Cite this blog as Habermann, T. (2021). Can Communities Improve Metadata? Front Matter. https://doi.org/10.59350/vtt2s-jss23

With Chris Beltz, S. Jeanette Clark, Peter Slaughter and Matt Jones from the Arctic Data Center (https://ror.org/055hrh286) and NCEAS (https://ror.org/0146z4r19).

I have written several blogs about measuring metadata with goals of identifying good examples and quantifying improvements in metadata over time. Most of these have focused on repository collections and the role of repositories in improving metadata. Of course, improving metadata is really a partnership between repositories, data providers, and journals that create metadata and all of the players can make significant contributions. Can these contributions be measured? 

Many of the metadata measurement tools and approaches I have been using were developed during the NSF funded MetaDIG Project and the NSF Arctic Data Center has been using these techniques since 2016. Results of this on-going work were presented recently in a session titled Progress Towards Realizing Data Sharing for the Arctic Region and Beyond at the Arctic Science Summit Week and shed some light on community metadata improvements.

Figure 1 shows how metadata metrics related to the FAIR use cases have changed since the Arctic Data Center began using the metrics in the data ingest process. Metric values are shown on initial submission (dots) and on final publication (solid).

Figure 1. Metadata Metrics for the FAIR Principles in Arctic Data Center metadata on submission (dots) and publication (solid) as a function of time. The brackets show improvements made by the community (red) and the repository (black).
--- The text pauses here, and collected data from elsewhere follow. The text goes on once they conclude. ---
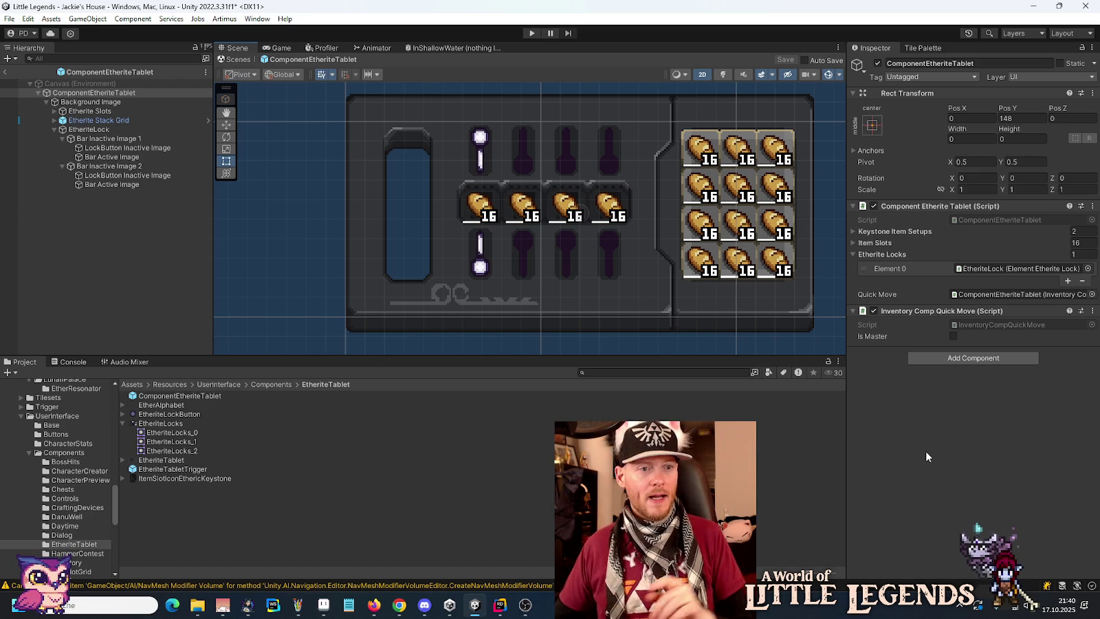
- Rename the EtheriteLock object to ElementEtheriteLock and save the tablet prefab
{"action": "left_click", "coordinate": [102, 131]}
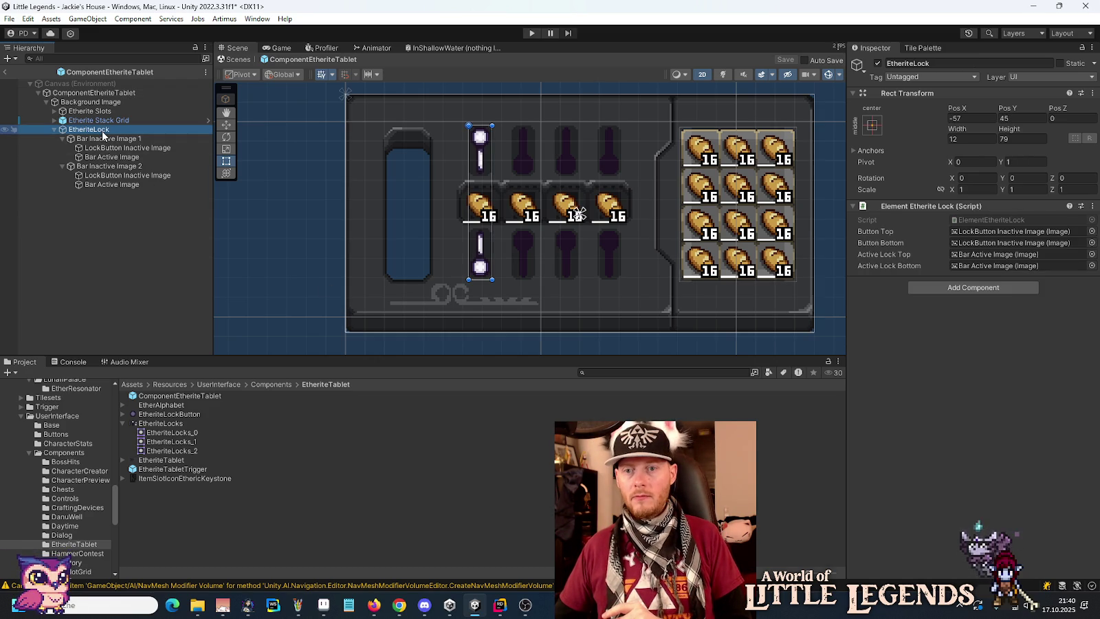
{"action": "left_click", "coordinate": [102, 130]}
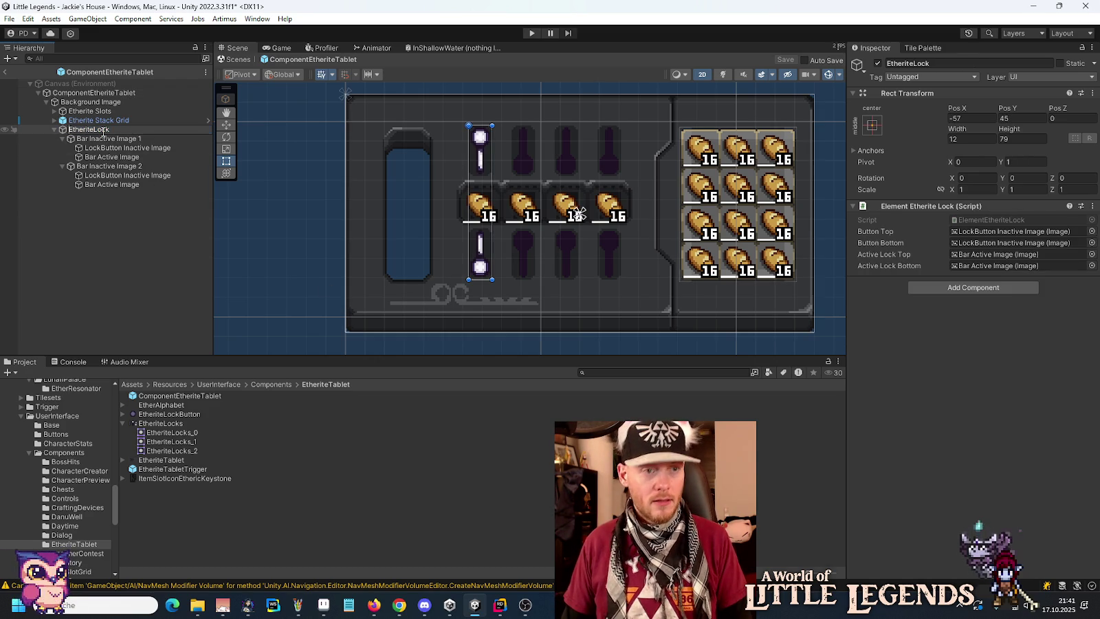
{"action": "type", "text": "lement"}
Figure 1. Metadata Metrics for the FAIR Principles in Arctic Data Center metadata on submission (dots) and publication (solid) as a function of time. The brackets show improvements made by the community (red) and the repository (black).

Metrics for all of the use cases show improvements over time which is great news, but the metrics for interoperability and reusability are particularly interesting. The brackets on the right side of the frames show the amount of metadata improvement achieved during the curation process (black) and prior to submission (red). Note that the amounts of improvement are similar to one another. In other words, during the five years of application of these metrics in an on-going partnership between the repository and the data providers, the metadata for submitted datasets have improved considerably before the datasets are submitted, i.e. the community is improving metadata prior to submission.

As usual, there are details that need to be examined and elucidated, but the initial conclusion is certainly heartening: Metadata metrics and improvement efforts in repositories can flow upstream and affect communities! The next step is applying the metrics to the entire DataOne network of repositories to find other god examples of metadata that support all of the FAIR use cases.